** What to work on **
a) In the mailing-list post about GOODS persistence, what does John Pierce say he would include in his definition of class equality, besides identical instance variables?
b) Resume the mailing-list post about GOODS persistence from the point where it stops.

** Text **

┄┄┄┄┄┄

Development cycle using GOODS for persistence

Avi Bryant avi at beta4.com
Tue Oct 19 14:18:09 UTC 2004


On Oct 19, 2004, at 4:00 PM, John Pierce wrote:
>
> On the other hand, when loading instances of Foo from the database at
> some point in the future, if Foo sub 1 no longer equals Foo in the
> System Dictionary, then Foo sub 1 is reconstituted (but not loaded in
> the global System Dictionary??) and the Foo instances become new
> instances of this nameless Foo sub 1 class.
>
> I guess equality between classes could be defined as their instVars
> (shape of class) are identical (or compatible).  I'd also probably
> include comparison of the method dictionaries in my definition of
> equality and if behavior has changed then the classes are no longer
> equal.
>
> At this point I am less concerned about exact definition of equality
> here -- it could be a loading strategy applied by the developer in a
> specific situation that suits his purposes.
>
> Anyways, I have this notion in my head that *not* having to migrate
> instances of objects every time we change classes could be a very
> enabling development mode to be in.

This is interesting, but it would only be useful in a very specific 
case: where the implementation (to the level of the class format)

┄┄┄┄┄┄

[Limb landmark coordinates]

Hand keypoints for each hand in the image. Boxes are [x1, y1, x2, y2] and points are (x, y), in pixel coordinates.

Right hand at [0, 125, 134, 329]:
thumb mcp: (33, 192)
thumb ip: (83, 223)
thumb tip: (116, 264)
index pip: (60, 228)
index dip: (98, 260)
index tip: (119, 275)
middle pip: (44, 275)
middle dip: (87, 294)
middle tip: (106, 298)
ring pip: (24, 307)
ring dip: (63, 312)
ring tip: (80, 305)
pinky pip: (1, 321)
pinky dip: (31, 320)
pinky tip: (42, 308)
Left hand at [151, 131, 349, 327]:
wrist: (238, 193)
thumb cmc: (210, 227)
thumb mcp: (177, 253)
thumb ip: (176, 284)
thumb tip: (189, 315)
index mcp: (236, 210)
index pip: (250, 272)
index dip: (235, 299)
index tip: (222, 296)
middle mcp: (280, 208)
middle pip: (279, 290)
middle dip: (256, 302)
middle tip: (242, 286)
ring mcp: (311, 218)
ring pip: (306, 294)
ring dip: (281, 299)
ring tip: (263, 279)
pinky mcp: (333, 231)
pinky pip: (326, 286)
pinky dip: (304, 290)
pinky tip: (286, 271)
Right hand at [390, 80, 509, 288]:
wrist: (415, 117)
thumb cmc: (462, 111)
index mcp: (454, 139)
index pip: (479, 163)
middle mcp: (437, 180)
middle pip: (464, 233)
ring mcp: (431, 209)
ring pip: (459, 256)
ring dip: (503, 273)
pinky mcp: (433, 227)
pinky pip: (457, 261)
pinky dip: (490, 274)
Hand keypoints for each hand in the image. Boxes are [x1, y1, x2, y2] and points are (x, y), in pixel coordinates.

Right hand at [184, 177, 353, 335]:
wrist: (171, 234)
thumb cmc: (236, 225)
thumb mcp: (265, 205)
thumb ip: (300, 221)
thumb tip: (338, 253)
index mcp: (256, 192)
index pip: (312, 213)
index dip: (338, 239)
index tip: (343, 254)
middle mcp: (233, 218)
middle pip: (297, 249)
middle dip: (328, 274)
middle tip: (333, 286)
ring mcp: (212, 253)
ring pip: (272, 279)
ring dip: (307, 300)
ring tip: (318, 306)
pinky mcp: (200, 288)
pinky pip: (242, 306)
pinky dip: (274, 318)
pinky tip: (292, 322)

┄┄┄┄┄┄

** Numbered responses **
a) He would include a comparison of the method dictionaries.

b)
changed, but the interface didn't.  If the class format didn't change, 
there's no real benefit, and I think it's going to be a lot more 
maintainable to have all your instances using the same version of the 
code.  If the interface changed, you're going to have DNUs or broken 
invariants by using an old version of the class, and you'd be better to 
migrate forward.  So you're going to have to be explicit about marking 
which few class modifications are actually acceptable to be treated 
that way - and at that point, maybe the simplest thing is just to copy 
and rename the class first?  The old instances will use the old name 
and thus the old class, the new instances will use the new class.  If 
you wanted, you could rename the old class instead of the new one, and 
use the database's server-side migration tools to change all Foo 
instances to FooOld instances, for example.

It's not that it's infeasible to store the actual class in the DB - it 
could certainly be done.  But I'm not sure it's the most maintainable 
approach.

Hopefully someone will chime in here and explain how Gemstone deals 
with all of this...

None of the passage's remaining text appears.